Publié le par Rosalie210

Greta Gerwig (2019)

Les Filles du Docteur March (Little Women)

La dernière version (en date) du célèbre roman de Louisa May Alcott, déjà portée de multiples fois à l'écran est aussi l'une des plus réussies. Rien de révolutionnaire, la réalisatrice reste fidèle au roman d'origine y compris dans certaines de ses valeurs surannées dont on pourrait maintenant je pense se passer (les oeuvres de charité dévolues aux femmes par exemple, le sens du sacrifice utilisé comme moyen d'édification et la mort doloriste de Beth qui en résulte comme si cette pauvre fille n'avait de place qu'au cimetière. Mais c'est normal puisqu'elle incarne la sainteté qui n'est pas humaine). Néanmoins, il y a une belle vivacité dans le jeu des acteurs et des actrices qui secoue un peu l'aspect corseté de la société dans laquelle les personnages vivent. Le scénario qui fonctionne par flashbacks réagence intelligemment le roman de façon à éviter les redondances ou à créer un système d'échos entre le premier (l'adolescence) et le second volume du roman original ("le docteur March marie ses filles" alias trois mariages et un enterrement).

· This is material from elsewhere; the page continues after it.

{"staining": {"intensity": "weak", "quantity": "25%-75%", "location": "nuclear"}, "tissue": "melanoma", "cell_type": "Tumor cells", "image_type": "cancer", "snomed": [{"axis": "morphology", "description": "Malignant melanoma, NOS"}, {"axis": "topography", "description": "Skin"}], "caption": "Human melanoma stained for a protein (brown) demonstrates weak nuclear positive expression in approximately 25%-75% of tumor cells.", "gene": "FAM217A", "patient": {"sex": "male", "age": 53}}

Mais l'aspect que j'ai trouvé le plus intéressant c'est la mise en abyme du travail d'écrivain de Jo comme étant celui de l'auteure du roman qui n'a jamais caché que son héroïne était un double d'elle-même (et celle-ci devient également une projection de Greta GERWIG). Lorsque Jo est amenée à raconter sa véritable histoire plutôt que de s'évader dans des intrigues fantaisistes, elle se décrit comme une indécrottable célibataire qui refuse les propositions de mariage et souhaite rester vieille fille (ce qu'a été Louisa May Alcott). Mais son éditeur l'oblige à modifier la fin pour que le roman soit "bankable". Et Jo (et à travers elle Louisa et Greta) de souligner alors combien le mariage n'est qu'une opération financière et d'exiger logiquement en échange de cette concession l'intégralité des droits d'auteur (négociation qui a réellement eu lieu entre Louisa May Alcott et son éditeur). Jo reste donc célibataire comme l'aurait voulu son auteure et est même montrée comme légèrement queer avec ses faux airs de Virginia Woolf. Un petit coup de griffe bien senti, tout comme celui d'Amy à propos de ceux (et non de celles) qui jugent la qualité des oeuvres d'art et en écartent presque systématiquement celles qui sont réalisées par des femmes.